▸ Problem:
Produce as output only the lines below starting at the line with "line: (1115, 1191)" and continuing through the line with "text: (855, 664) -> (908, 705), .580 -> .500", each one exactly as written.

*** Record excerpts Section Begins ***

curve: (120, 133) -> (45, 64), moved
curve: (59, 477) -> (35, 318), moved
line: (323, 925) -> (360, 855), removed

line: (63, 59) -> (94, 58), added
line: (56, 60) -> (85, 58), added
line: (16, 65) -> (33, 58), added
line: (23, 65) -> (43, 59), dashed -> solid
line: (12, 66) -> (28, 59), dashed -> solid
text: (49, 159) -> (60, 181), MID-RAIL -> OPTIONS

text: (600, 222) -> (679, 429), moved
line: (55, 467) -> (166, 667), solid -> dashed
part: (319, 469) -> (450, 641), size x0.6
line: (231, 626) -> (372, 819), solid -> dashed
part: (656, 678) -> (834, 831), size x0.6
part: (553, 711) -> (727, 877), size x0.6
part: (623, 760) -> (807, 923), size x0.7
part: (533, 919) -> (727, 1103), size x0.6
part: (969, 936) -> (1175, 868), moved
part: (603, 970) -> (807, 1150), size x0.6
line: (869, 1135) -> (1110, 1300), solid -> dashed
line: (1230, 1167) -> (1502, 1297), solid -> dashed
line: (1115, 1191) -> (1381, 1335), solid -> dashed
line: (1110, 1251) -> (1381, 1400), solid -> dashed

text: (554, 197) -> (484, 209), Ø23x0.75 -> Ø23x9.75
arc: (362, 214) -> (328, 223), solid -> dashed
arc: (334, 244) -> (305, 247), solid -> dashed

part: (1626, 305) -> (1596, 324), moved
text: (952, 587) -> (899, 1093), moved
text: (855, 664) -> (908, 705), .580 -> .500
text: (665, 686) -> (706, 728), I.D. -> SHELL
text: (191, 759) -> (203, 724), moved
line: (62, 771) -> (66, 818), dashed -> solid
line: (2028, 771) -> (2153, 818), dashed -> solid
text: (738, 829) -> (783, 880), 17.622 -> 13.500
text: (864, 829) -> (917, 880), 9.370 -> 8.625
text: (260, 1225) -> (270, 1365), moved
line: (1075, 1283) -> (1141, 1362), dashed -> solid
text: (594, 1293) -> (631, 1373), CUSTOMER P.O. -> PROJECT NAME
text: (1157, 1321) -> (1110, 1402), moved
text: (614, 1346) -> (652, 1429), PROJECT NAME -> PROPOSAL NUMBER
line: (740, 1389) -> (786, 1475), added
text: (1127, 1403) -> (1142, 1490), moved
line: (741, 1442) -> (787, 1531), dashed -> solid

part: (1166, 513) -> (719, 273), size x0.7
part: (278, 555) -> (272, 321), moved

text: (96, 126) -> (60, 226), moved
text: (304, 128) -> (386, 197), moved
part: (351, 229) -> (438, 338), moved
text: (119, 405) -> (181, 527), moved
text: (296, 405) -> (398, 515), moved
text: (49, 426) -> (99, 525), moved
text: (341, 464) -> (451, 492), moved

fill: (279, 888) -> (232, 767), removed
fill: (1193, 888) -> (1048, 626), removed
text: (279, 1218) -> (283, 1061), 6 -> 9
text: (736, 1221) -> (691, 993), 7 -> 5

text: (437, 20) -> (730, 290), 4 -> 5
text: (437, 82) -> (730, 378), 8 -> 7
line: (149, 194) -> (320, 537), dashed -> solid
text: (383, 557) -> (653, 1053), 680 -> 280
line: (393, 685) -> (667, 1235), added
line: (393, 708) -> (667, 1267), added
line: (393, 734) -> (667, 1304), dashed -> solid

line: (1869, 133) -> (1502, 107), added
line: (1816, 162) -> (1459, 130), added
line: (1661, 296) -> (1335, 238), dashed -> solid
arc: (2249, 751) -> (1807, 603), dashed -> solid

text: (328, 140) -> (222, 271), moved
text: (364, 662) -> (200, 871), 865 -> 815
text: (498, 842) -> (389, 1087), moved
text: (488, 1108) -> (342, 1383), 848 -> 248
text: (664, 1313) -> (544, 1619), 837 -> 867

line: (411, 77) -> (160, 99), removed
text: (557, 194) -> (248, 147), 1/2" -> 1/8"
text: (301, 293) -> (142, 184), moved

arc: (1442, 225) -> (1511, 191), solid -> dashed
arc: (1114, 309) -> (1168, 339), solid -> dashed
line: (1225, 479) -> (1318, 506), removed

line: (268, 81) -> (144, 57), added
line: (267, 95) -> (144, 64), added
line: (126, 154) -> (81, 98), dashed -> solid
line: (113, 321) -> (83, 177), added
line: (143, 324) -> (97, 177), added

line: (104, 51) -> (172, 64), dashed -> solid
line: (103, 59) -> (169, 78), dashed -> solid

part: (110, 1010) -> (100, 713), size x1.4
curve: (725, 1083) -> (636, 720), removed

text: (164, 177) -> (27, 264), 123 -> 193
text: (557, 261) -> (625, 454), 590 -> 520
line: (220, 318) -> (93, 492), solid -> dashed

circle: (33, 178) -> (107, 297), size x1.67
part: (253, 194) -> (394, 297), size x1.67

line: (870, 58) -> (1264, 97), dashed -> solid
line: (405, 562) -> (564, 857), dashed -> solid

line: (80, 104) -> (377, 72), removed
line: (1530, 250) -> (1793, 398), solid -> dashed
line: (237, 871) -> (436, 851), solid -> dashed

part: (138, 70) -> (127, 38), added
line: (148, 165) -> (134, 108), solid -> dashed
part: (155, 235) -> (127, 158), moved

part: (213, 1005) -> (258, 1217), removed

*** Record excerpts Section Ends ***

▸ Solution for this exercise:
line: (1115, 1191) -> (1381, 1335), solid -> dashed
line: (1110, 1251) -> (1381, 1400), solid -> dashed

text: (554, 197) -> (484, 209), Ø23x0.75 -> Ø23x9.75
arc: (362, 214) -> (328, 223), solid -> dashed
arc: (334, 244) -> (305, 247), solid -> dashed

part: (1626, 305) -> (1596, 324), moved
text: (952, 587) -> (899, 1093), moved
text: (855, 664) -> (908, 705), .580 -> .500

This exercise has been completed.